### ページ抜粋
■ ■ ■ ■ ■ ■ ■
Q04. 女性を描く上で、最も難しいと感じる部分はどこですか?
自身の性が女性だからこそかもしれませんが、肌の質感ひとつや目元の曲線ひとつで絵の中の人物に過度な感情を感じ取ってしまうことがあり、あくまでも女性にはモチーフ(器)として存在してもらっているからこそ、その感情のツマミに関わる表現ひとつひとつには真摯に、慎重でなければいけないと思っています。

 

Q05. 藤川さんの作品はタイトルも特徴的ですよね。タイトルを決めてから描いていますか?それとも描き終わってからタイトルを決めていますか?
だいたい決めてから始めますが、両方のパターンがあります。キャンバスと対話する中で生まれる絵の具の重なり合いを繰り返していくうち、当初のテーマより一歩二歩深まった場所、または俯瞰したような場所へ到達することがあり、その際はタイトルに違和感が生まれるので変更します。

 

Q06. 作品の画面からもの凄いパワーが伝わってきます。描いている最中に、エネルギー切れになりませんか?
体を動かすので、体力面で切れることは度々あります!頭の方のエネルギーは、絵を描くことからむしろ復活するところがあるので、あまり切れません。スポ根なので作る中で頭をもっと使えば新しい発見から頭のエネルギーは復活すると思っています。むしろ日常生活のほうが簡単にエネルギーは切れます。笑

 

Q07. 作品のイメージとご自身にギャップはあると言われますか?
ちょっと喋るとなんか違う…と言われて、それよりさらに喋るとやっぱ本人だねと言われます。

 

Q08. アトリエの一番のこだわり or 自慢の作業道具など
去年念願の大きなアトリエに引っ越したので、大きな作品を離れて見ることができるこの広さです。描きやすい!
■ ■ ■ ■ ■ ■ ■
### 要件
藤川さんへのインタビューを、最後の回答の後から引き取り、続きを書き進めてください。 データは参照しなくて構いません。

### 提供データ
■ ■ ■ ■ ■ ■ ■
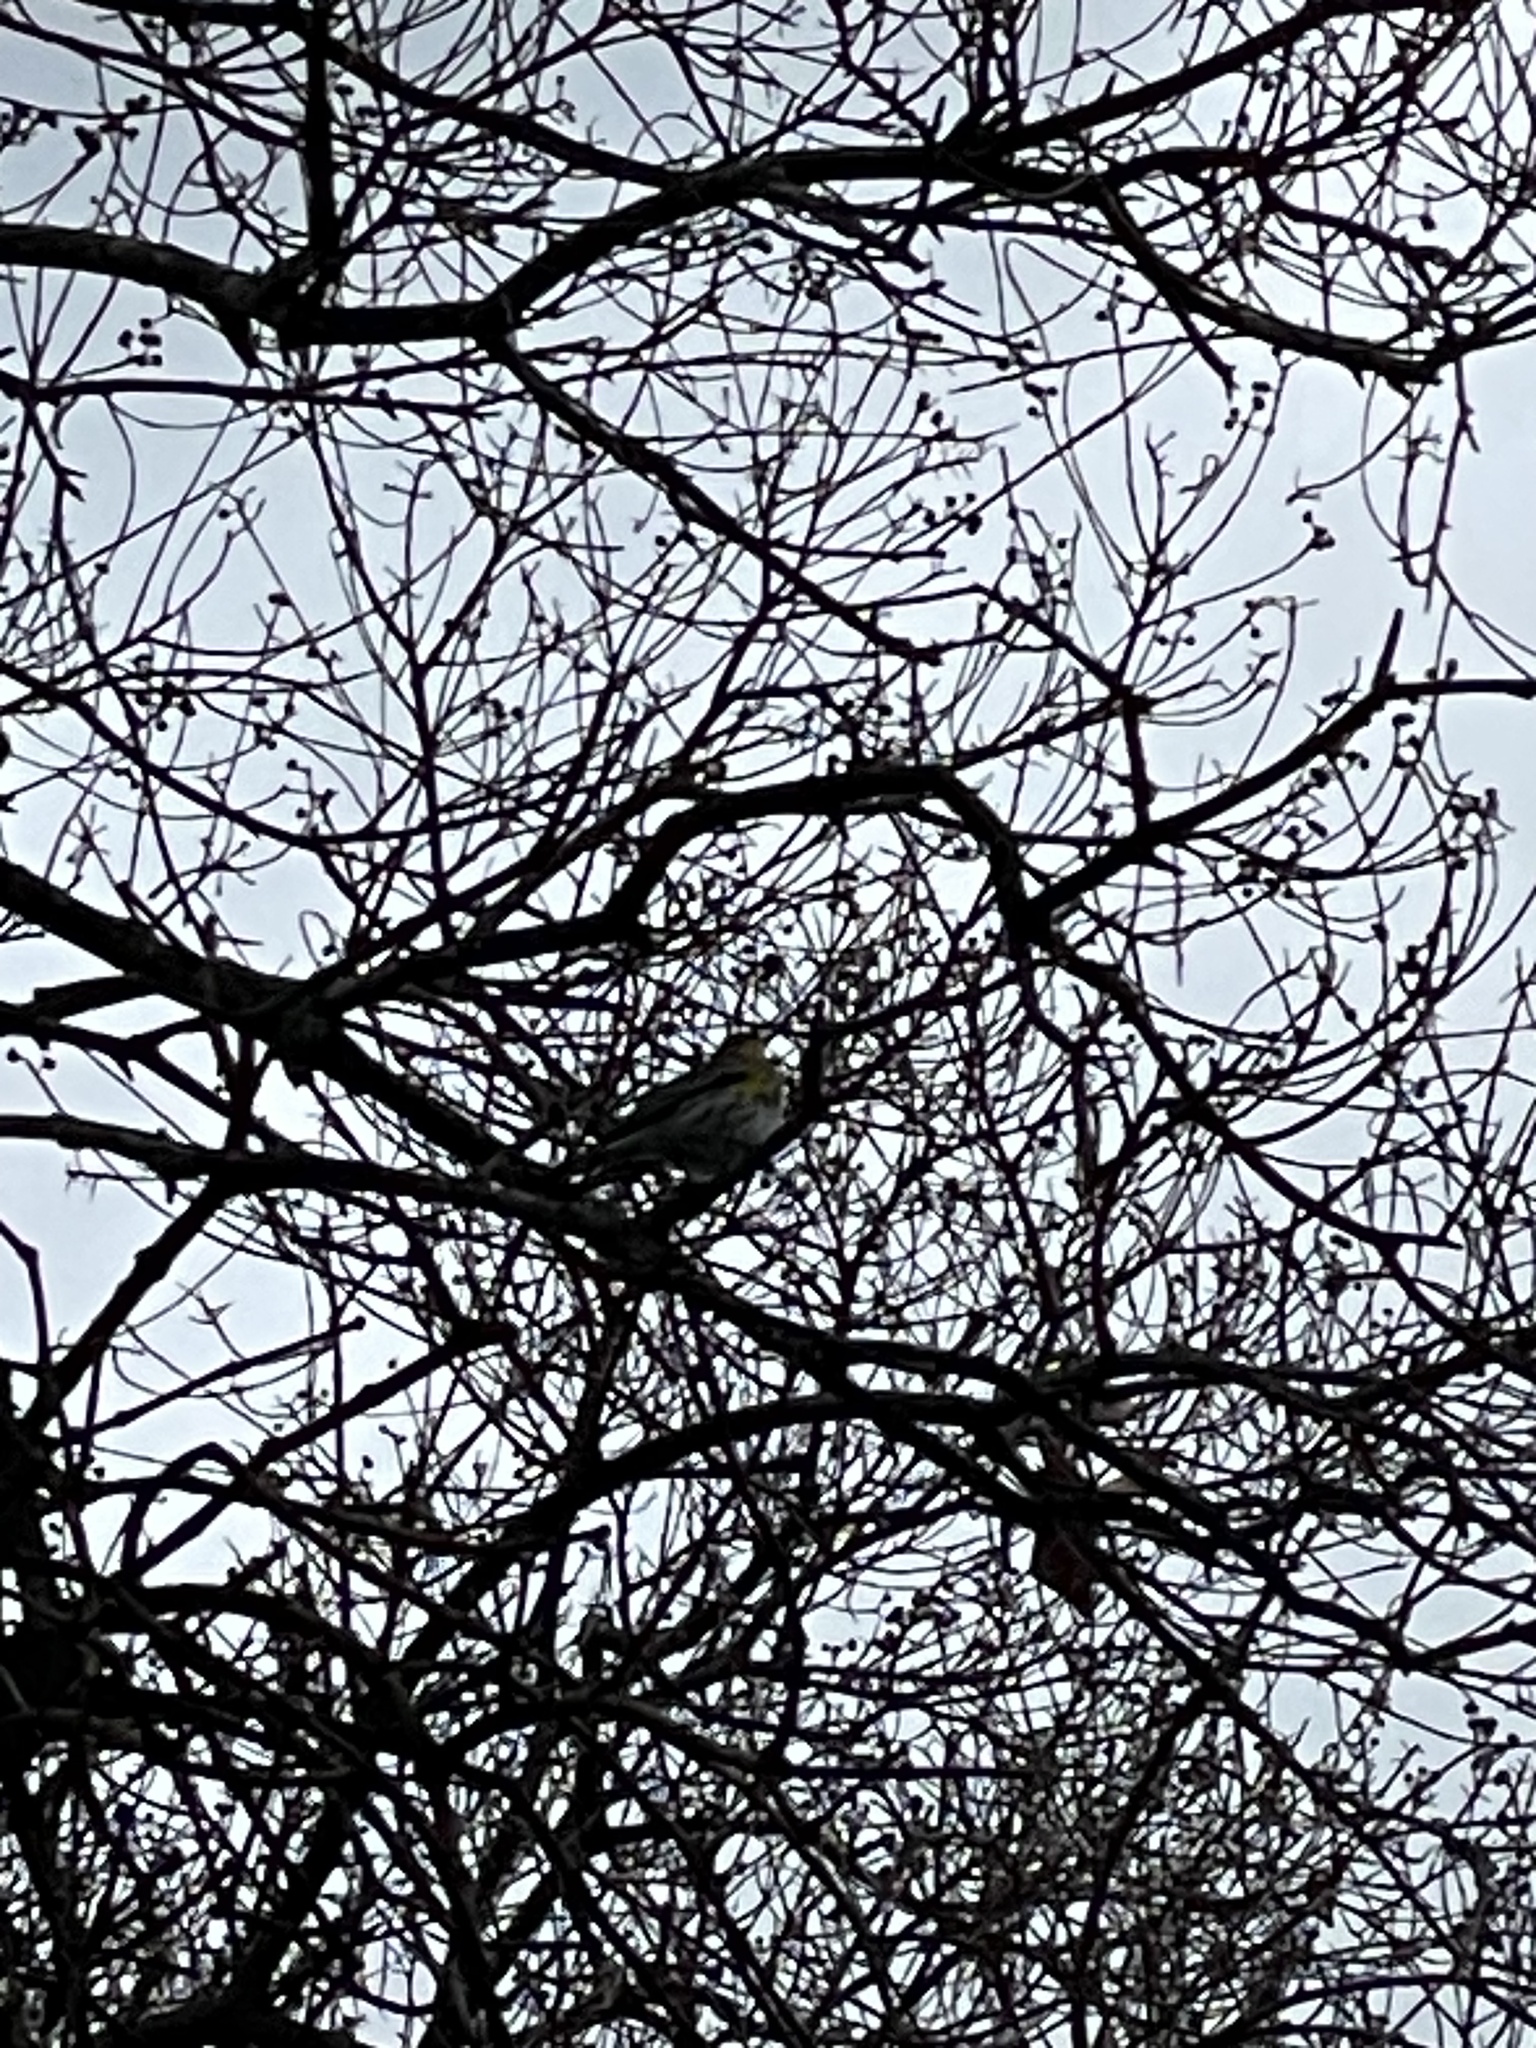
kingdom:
■ ■ ■ ■ ■ ■ ■
### 出力
「たずさえ歩く」税込:374,000円

「たずさえ歩く」税込:374,000円

たずさえ歩く

 

Q09. 職業病だなぁと思うことは?
空や建物の重なりたちを見て、どの順番で絵の具をのせたら良い形の絵になるか考えること

 

Q10. 青春時代、一番影響を受けたものは何ですか?
エゴンシーレのドローイング

 

Q11. 今年の夏に行こうと思っているところはありますか?
地域のお祭りです!手作り感が最高です。ひとつではなくいくつも行こうとしてます。

 

Q12. 毎週必ず観ているテレビ番組はありますか?
最近あまりリアルタイムで見る時間がないので基本はTVerとparavi派ですが、クレイジージャーニーを少しずつ見るのにハマっています。丸山ゴンザレスさんの回が好きです!!

 

Q13. もし、一回だけ過去にも未来にもタイムスリップできるとしたら、どの時代に行って何をしますか?
往復で帰って来れるのなら、亡くなった祖父祖母全員が揃ってる時代が見てみたいです。

 

Q14. 夏なので、怖い話を教えてください。
4歳の子供が17時半に力尽きて昼寝をし始めたこと
(子育てしてる人にだけわかる超怪談です)

 

Q15. もしも作家になってなかったら、今何になっていたと思いますか?
作ることでどうにか自分の中の滞りが解決しているところがあるので、それがなければ死んでいた気しかしません…。

「積層」や「重なり合い」。これが藤川さんにとって重要なキーワードなのですね。
作品自体も絵の具の重なり合いが特色的で、それが魅力的でもありますが。その作風はポンと生まれたわけではなく、ご自身や社会の変化などの積み重ねがあって生まれたものと知り、より魅力的に感じられました。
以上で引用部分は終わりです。